Request 1
In the Yoga Sutras interview, duplicate the passage starting with "I’ve always been" and going on through "to be represented.".
Request 2
Do these statements agree with the Yoga Sutras interview? Answer yes or no for each, quoting the deciding words. (a) Nischala Joy Devi studied with Swami Satchidananda as a monastic disciple for more than 20 years. (b) When she began teaching, Devi found that most of her students were men. (c) Several of the nearly 1500 translations of the Sutras were by women.
Request 3
According to the Yoga Sutras interview, about how many translations of the Sutras existed?
** Page extract follows **
Sacred Cow: What inspired you to write a woman-centered interpretation of the Yoga Sutras?
Nischala Joy Devi: I had studied with some wonderful teachers, including Swami Satchidananda, who I studied with as a monastic disciple for more than 20 years. But all of my teachers were men. And, as I started to teach, I realized most of my students were women.
I’ve always been drawn to the Sutras, and I started to teach them because I wanted people to know what yoga was really about. Still, all of the translations and commentaries were by and for men. There were almost 1500 translations of the Sutras and not one of them was by a woman. The result of this was that the ideas in the interpretations were all coming from the mind. There wasn’t much heart in it. I realized that the heart—which is more of a woman’s perspective—had to be represented.
SC: Can you offer some examples of how the mind is dominant in male interpretations of the sutras and how the heart is underrepresented?
** End of Page extract **
** Provided material follows **
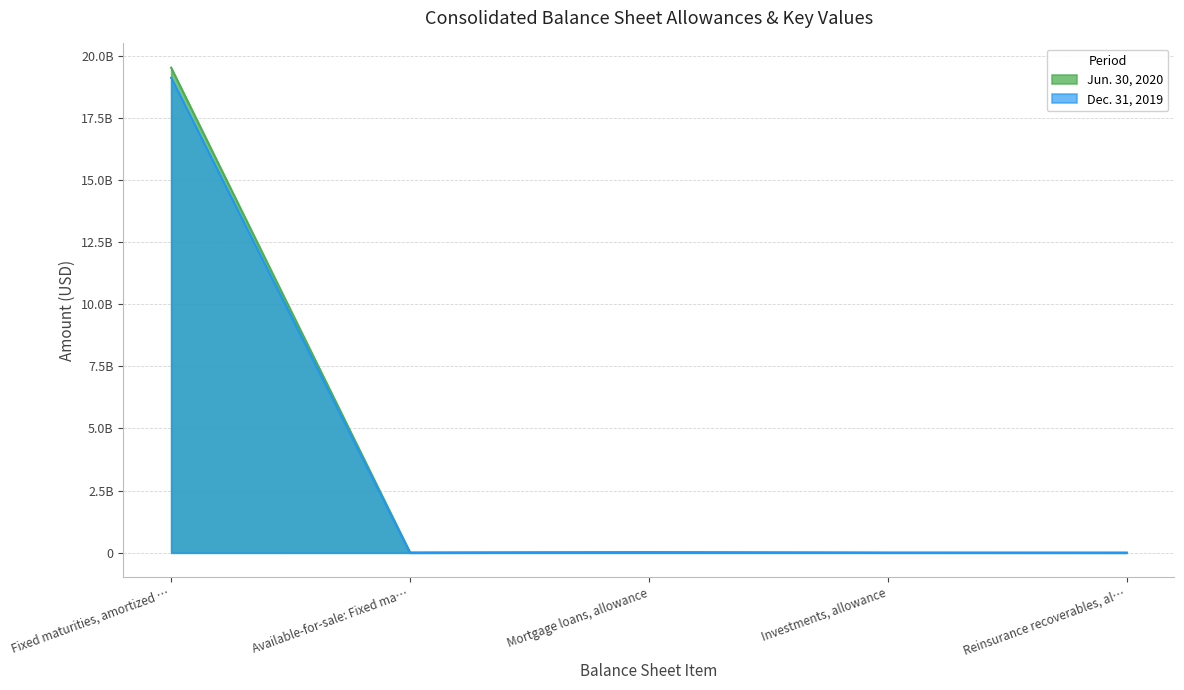

Which has a higher value, Mortgage loans, allowance or Available-for-sale: Fixed ma…?

Mortgage loans, allowance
** End of Provided material **
Final answer 1
I’ve always been drawn to the Sutras, and I started to teach them because I wanted people to know what yoga was really about. Still, all of the translations and commentaries were by and for men. There were almost 1500 translations of the Sutras and not one of them was by a woman. The result of this was that the ideas in the interpretations were all coming from the mind. There wasn’t much heart in it. I realized that the heart—which is more of a woman’s perspective—had to be represented.

Final answer 2
(a) Yes: "who I studied with as a monastic disciple for more than 20 years"
(b) No: "I realized most of my students were women."
(c) No: "not one of them was by a woman"

Final answer 3
Almost 1500.